Wednesday, 20 July 2022

The Guns of Tanith

This book is the fifth instalment of Dan Abnett's Gaunt's Ghosts, and sees our beloved scouting regiment take on an aerial assault of a cloud city called Ouranberg, which doesn't sound too dangerous, right? I mean, it's not like the enemy isn't dug in with anti-air batteries or anything, or it's not like the fleet of dropships tasked with delivering the troops to the assault sites can't see where they're going through the pollution fog-banks or anything, is it? Ugh. This is one of the most sickening novels in the series so far, with an injustice at the end that will leave your screaming at the page. I think I'm going to take a break from re-reading these, and come back to the series when I feel a bit better about the phrase "expected losses".

Saturday, 16 July 2022

Honour Guard

This book is the fourth Gaunt's Ghosts story by Dan Abnett. Buckle in. The Tanith First-and-Only, with their new Verghastite cohort making up the numbers after the regiment sustained heavy losses in the last book, are sent to the shrine-world of Hagia, which was home planet to Saint Beatti, who was the key player in an ancient Imperial crusade against Chaos centuries prior to this current crusade we're following the Ghosts through. Anyway, the regiment is tasked with escorting a bunch of pilgrims from the dangerous population centres to the holy sites up in the mountains, and as you'd probably expect already, this doesn't go as smoothly as any of them would've hoped. I must say though it's fun to see the culture-clashes between Tanith and Verghastite start to play out, some for better, some certainly not...

Tuesday, 12 July 2022

Necropolis

This book is the third Gaunt's Ghosts instalment by Dan Abnett, and it's a doozy. The Tanith First are sent to the hive-world Verghast, where what had been thought prior to be a local war between competing aristocratic heritages has metastasized into a full-blown Chaos uprising. A number of Verghastite locals are introduced - Captain Ban Daur, mine-worker Gol Kolea, hab-ganger Tona Criid, smeltery-worker Agun Soric, to name a few - gee, I wonder if any of them will join any of the Imperial Guard regiments should Vervunhive prevail in defending itself against the onslaught of cultists and woe machines? No spoilers. This is the grimmest book yet. Death wipes its arse on every page, and you find yourself genuinely thinking everyone might die. I've thought before that Abnett has a slightly-irritating habit of ending his books too quickly - they build to a massive climax about two-thirds through, then that climax sustains its intensity until there's literally only like five pages of novel left, and you're wondering "what the feth is going to happen?" and then it happens and you're like "oh." Which is probably true to war. Victory is always unforeseeable until it occurs, and once it's occurred, you've won, so there's no need for the chroniclers of war to keep the cameras rolling.

Sunday, 10 July 2022

Ghostmaker

This book is the second book in Dan Abnett's Gaunt's Ghosts series, and it's a little different to all the rest. Instead of a singular self-contained novel, this contains one big novella at the end (which I won't spoil as it's devastatingly fun) set on Monthax - and then seven or eight shortish stories, each focusing on a particularly interesting character from the regiment. Major Rawne, sniper Larkin, sergeant Varl, colonel Corbec, heavy-weapons operator Bragg, trooper Caffran, regimental mascot & piper Milo, scout-sergeant Mkoll... oh man, I love these feth-heads like they were people I know. Abnett as an author has a horrible habit of sketching people so realistically that you get to anticipate them, empathise wise them, and then see them die in ghastly, unpredictable ways. But more on that as the series progresses.

Tuesday, 5 July 2022

First and Only

This book is the first novel in Dan Abnett's ground-breaking Warhammer 40,000 series, Gaunt's Ghosts. I absolutely love this series, and much like I did with several other series last year I fully intend to reread all of them. Which means I'll be doing very short, blunt posts merely overviewing the plot and then in my post about the last one I can let myself breathe enough to give a bit more reflection.

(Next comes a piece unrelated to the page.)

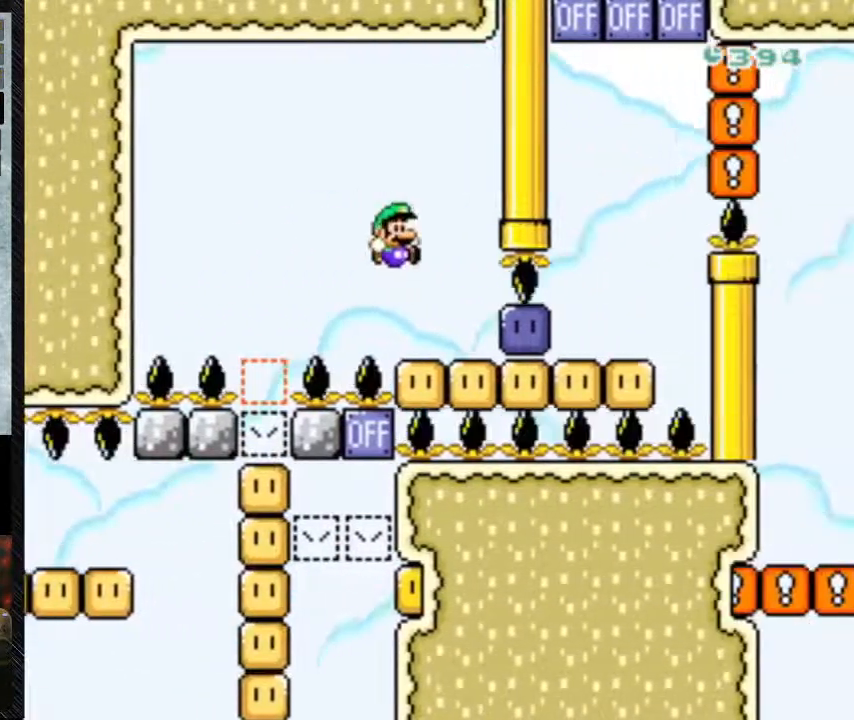
{"buttons": ["Y", "DPAD_RIGHT"], "events": [[233, "B", "up"], [233, "Y", "up"], [400, "Y", "down"]]}
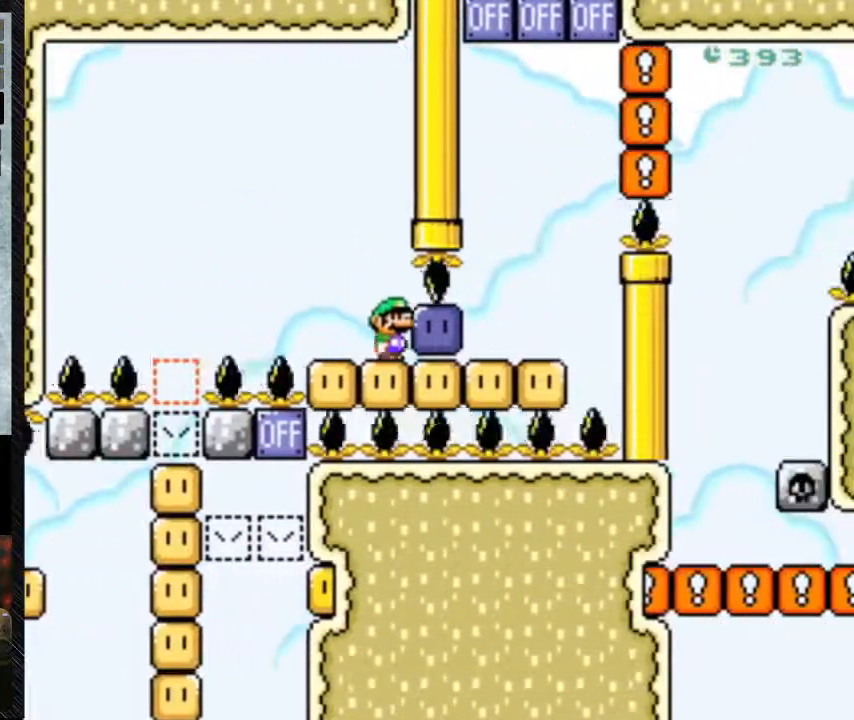
{"buttons": ["Y", "DPAD_RIGHT"], "events": [[233, "DPAD_LEFT", "down"], [233, "DPAD_RIGHT", "up"], [367, "DPAD_LEFT", "up"], [367, "DPAD_RIGHT", "down"]]}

   So, in a nutshell: the forest-world Tanith has been called to muster three regiments as a draft into the Imperial Guard, which is both an honour and something to pretty much expect of any world. Colonel-Commissar Ibram Gaunt, hot off the back of a major victory, is given command of these regiments - but as soon as the Guard's ships arrive at Tanith, a major Chaos attack ensues. Gaunt does everything he can to save the men, and ends up escaping with only the First regiment (aye, hence the title). The Tanith, thanks to their forested home-world's habit of having trees move over time thus making navigation very tricky, have an innately acute sense of direction, and are also great stealthers thanks to their hunting lifestyle: this makes the Tanith First-and-Only a perfect scouting regiment. However, as soon as they arrive at their first major testing ground, Gaunt realises that not only do they have the ferocious Chaos foes to deal with - their main problem might simply be the snobbery and idiocy of other Guard regiments...

Thursday, 16 June 2022

Embedded

This is another non-40k novel by Dan Abnett - though this one feels a lot more like his usual wheelhouse than the prior. That said, it's still sparklingly original, and doesn't feel like it's drawing on his typical IP-universe at all: the politics and culture of the future setting, the general vibes of the characters, the technologies used and how - it all seems very fresh.

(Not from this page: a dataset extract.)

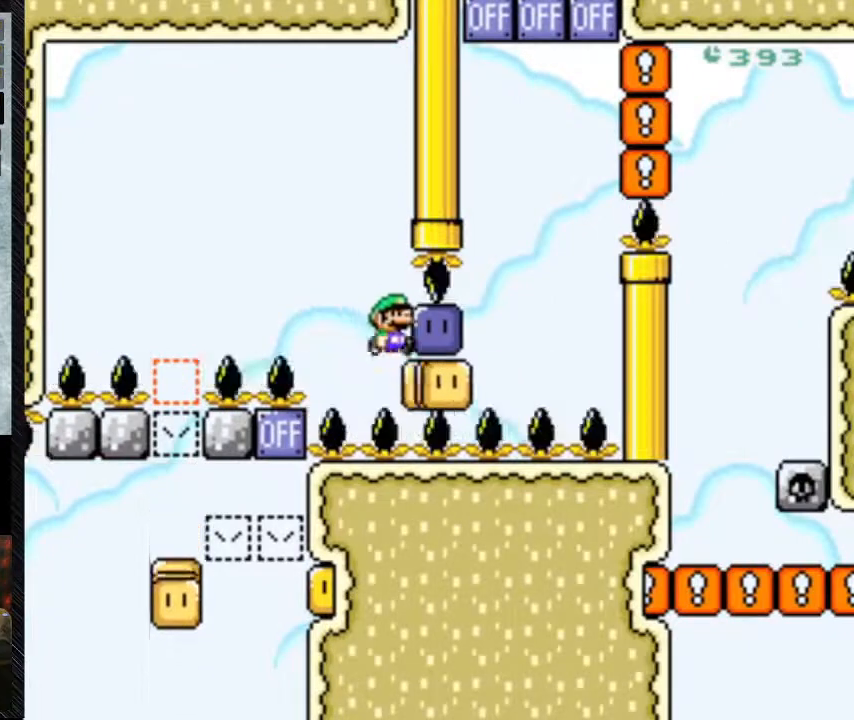
{"buttons": ["Y"], "events": [[300, "DPAD_LEFT", "down"], [300, "DPAD_RIGHT", "up"], [400, "DPAD_LEFT", "up"]]}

   In a nutshell, veteran war correspondent Lex Falk is finding it hard to get close enough to a current war to cover it to his satisfaction. So he gets his consciousness embedded in the brain of a soldier on frontline duty. When said soldier is nearly killed in combat - it falls to Falk to steer them both, and the troops with them, back to safety. Bonkers premise, right? It is chock-full of extremely intense action, interspersed with moments of nail-biting suspense, several brilliantly clever tactical workarounds, more funny bits than you'd expect, and a completely unexpectable ending that throws an epic light back on the story as a whole.

   As with Triumff I had read this back when I was a teenager but had forgotten just how gripping of a tale it is. With Abnett being as good of a war writer he is, it's really refreshing to see him doing what he does best with complete freedom of world-building (not that he isn't still great when beholden to Games Workshop, but you know what I mean). Strongly recommended for any fans of science-fiction action thrillers.